Every entry gets copied exactly. No images go into the copy.

------ Records provided ------

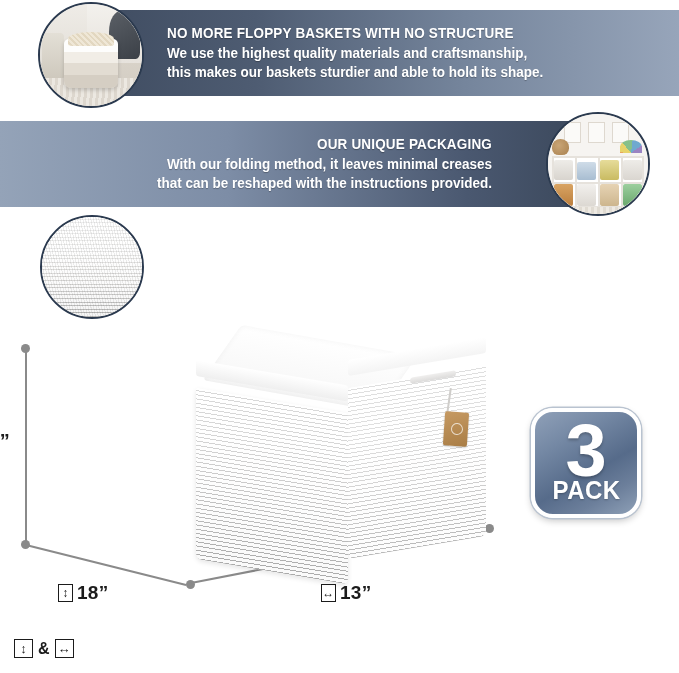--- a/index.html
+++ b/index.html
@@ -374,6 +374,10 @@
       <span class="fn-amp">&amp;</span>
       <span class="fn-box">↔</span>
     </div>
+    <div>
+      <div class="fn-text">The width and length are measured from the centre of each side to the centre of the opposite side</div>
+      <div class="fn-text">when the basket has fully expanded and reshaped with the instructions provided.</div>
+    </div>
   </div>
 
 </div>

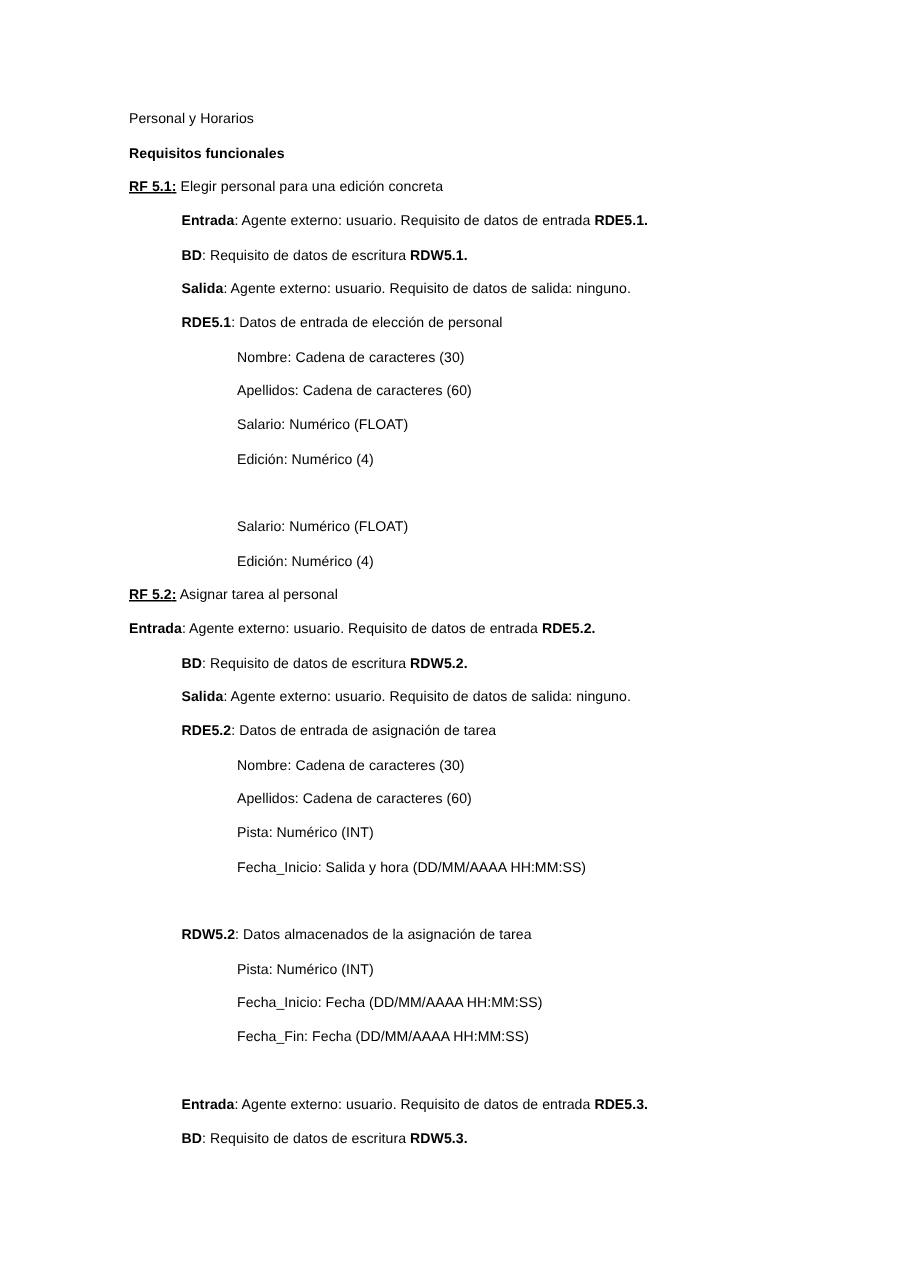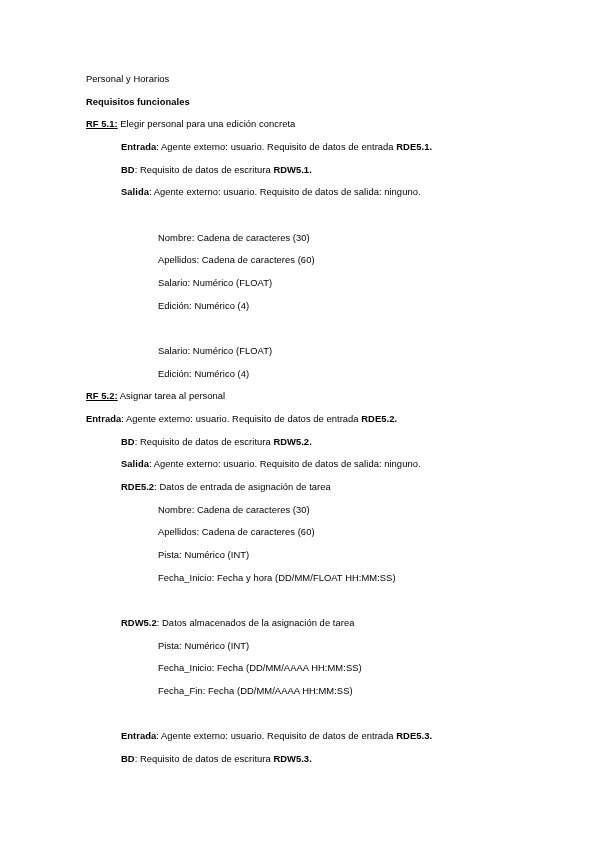--- a/index.html
+++ b/index.html
@@ -33,6 +33,9 @@
   </div>
   <div class="line l1" style="top:186px">
     <span class="b">Salida</span><span>: Agente externo: usuario. Requisito de datos de salida: ninguno.</span>
+  </div>
+  <div class="line l1" style="top:209px">
+    <span class="b">RDE5.1</span><span>: Datos de entrada de elección de personal</span>
   </div>
   <div class="line l2" style="top:232px">Nombre: Cadena de caracteres (30)</div>
   <div class="line l2" style="top:254px">Apellidos: Cadena de caracteres (60)</div>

------

Task solution
--- a/index.html
+++ b/index.html
@@ -374,6 +374,10 @@
       <span class="fn-amp">&amp;</span>
       <span class="fn-box">↔</span>
     </div>
+    <div>
+      <div class="fn-text">The width and length are measured from the centre of each side to the centre of the opposite side</div>
+      <div class="fn-text">when the basket has fully expanded and reshaped with the instructions provided.</div>
+    </div>
   </div>
 
 </div>

--- a/index.html
+++ b/index.html
@@ -33,6 +33,9 @@
   </div>
   <div class="line l1" style="top:186px">
     <span class="b">Salida</span><span>: Agente externo: usuario. Requisito de datos de salida: ninguno.</span>
+  </div>
+  <div class="line l1" style="top:209px">
+    <span class="b">RDE5.1</span><span>: Datos de entrada de elección de personal</span>
   </div>
   <div class="line l2" style="top:232px">Nombre: Cadena de caracteres (30)</div>
   <div class="line l2" style="top:254px">Apellidos: Cadena de caracteres (60)</div>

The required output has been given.